Rodents get a bad rap. We see them as sly, creepy, disease-carrying vermin. So news about them doesn’t always come well received. Let’s just say, you’ve been warned. In a paper out this week in the Journal of Mammalogy, researchers say they’ve discovered a new species of rat that’s a foot and a half long and nearly triple the weight of a common black rat.

The oversized, tree-dwelling, nut-gnawing rat lives in the Solomon Islands. Finding them, the scientists who discovered them say, has proved incredibly difficult.

“When I first met with the people from Vangunu Island in the Solomons, they told me about a rat native to the island that they called vika, which lived in the trees,” says Tyrone Lavery, a mammologist and lead author of the recent paper in a statement.

This big rodent’s discovery is not unlike the ROUS (rodents of unusual size) depicted in The Princess Bride. In the movie, Westley refused to believe in ROUS until one of them literally jumped on top of him. For years, Lavery couldn’t fully believe what native folks were telling him, until one happened upon his colleague’s path.

“I started to question if it really was a separate species, or if people were just calling regular black rats ‘vika,'” Lavery says.

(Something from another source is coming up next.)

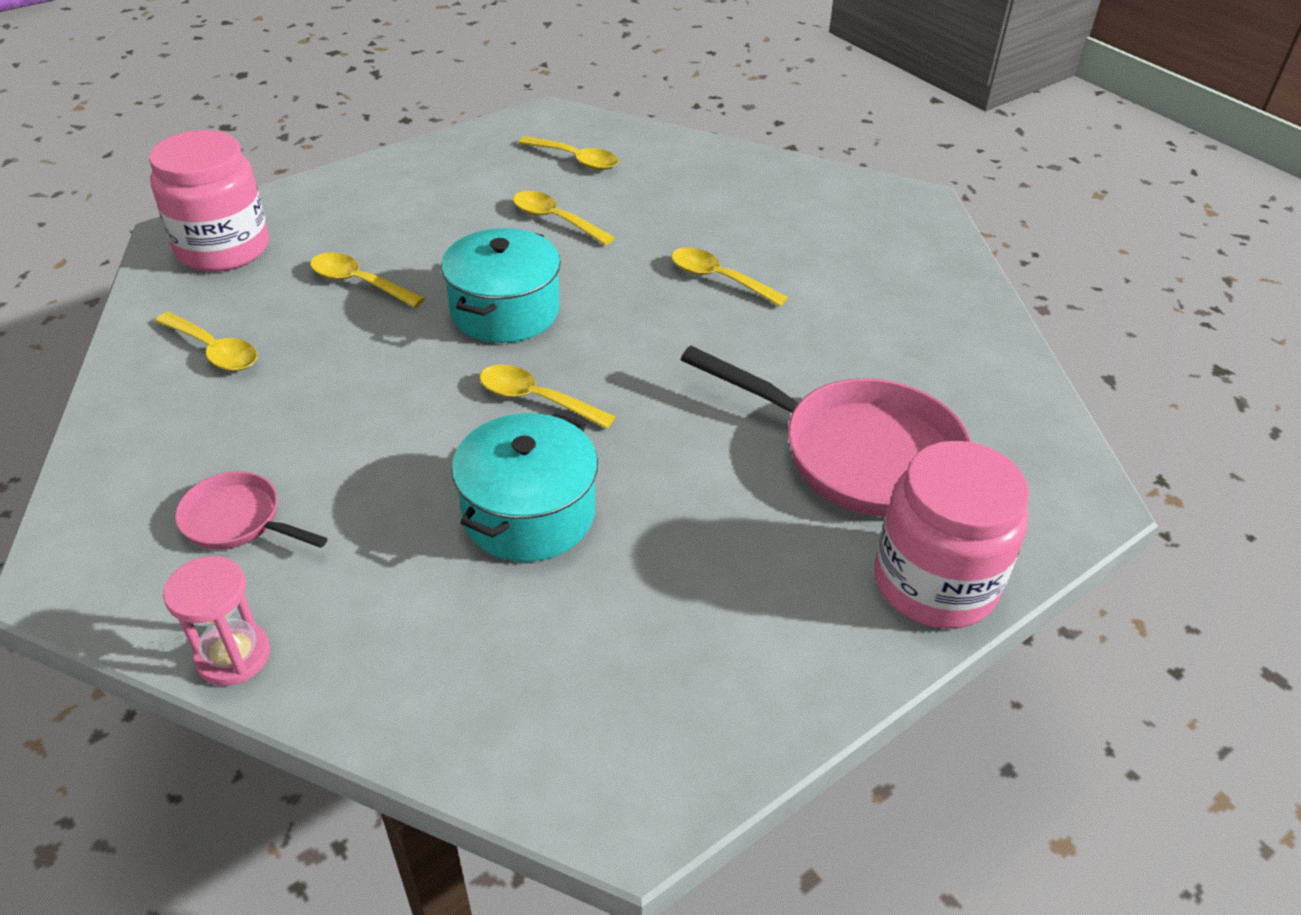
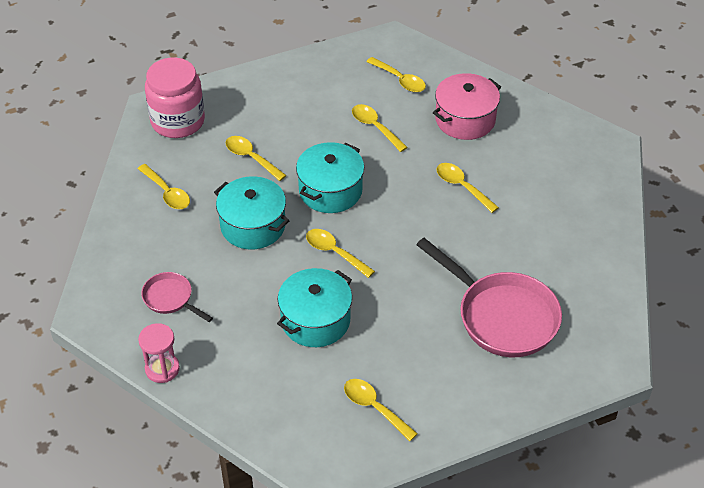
camera: 15 degrees right, 5 degrees up
pink jar [875,441,1030,629] -> none
none -> turquoise pot [214,176,290,250]
none -> yellow spoon [344,379,418,441]
none -> pink pot [433,73,501,140]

Finally, in 2015, a ranger spotted one in a flowering tree felled by a logging operation, the ranger collected the rats body, and informed Lavery of the find. Lavery named the new species Uromys vika in honor of the local name for the rodent. The rat appears to subsist on fruit and nuts, and can gnaw through thick hulls to get at the tasty treats inside. In that, it’s similar to other rodents, which tend to be herbivorous or omnivorous with an emphasis on fruits, nuts, and seeds.

vika food
Nuts chewed by vika in the Solomon Islands. Courtesy of Tyrone Lavery, The Field Museum.

Unlike the much more common black rats, which top out at about 0.75 pounds, vika can weigh up to 2.2 pounds, and grow to a length of about a foot and a half.

Despite its unusually massive size, Vika, unfortunately, is not the largest rodent in the world. Nutria groundhogs, and beavers, which are both classified as rodents, are all larger. And the heavyweight title still belongs to the capybara, along with our affections.

capybara

Vika have quickly gained notoriety in another way, too, that has nothing to do with size or an advantageous poetic connection to an entirely fictional creature from a cult-classic 1980’s film.

Humans constantly chop down trees in the Solomon Islands. And with trees being the main home of vika, the authors say that the newly-discovered species is also critically endangered, with a small population and a shrinking habitat, that’s also imperiled by predation from birds of prey and cats.

They’re encouraging additional scientific surveys of the island by scientific or conservation groups, to see what other animals might be hiding in the branches before the branches themselves disappear.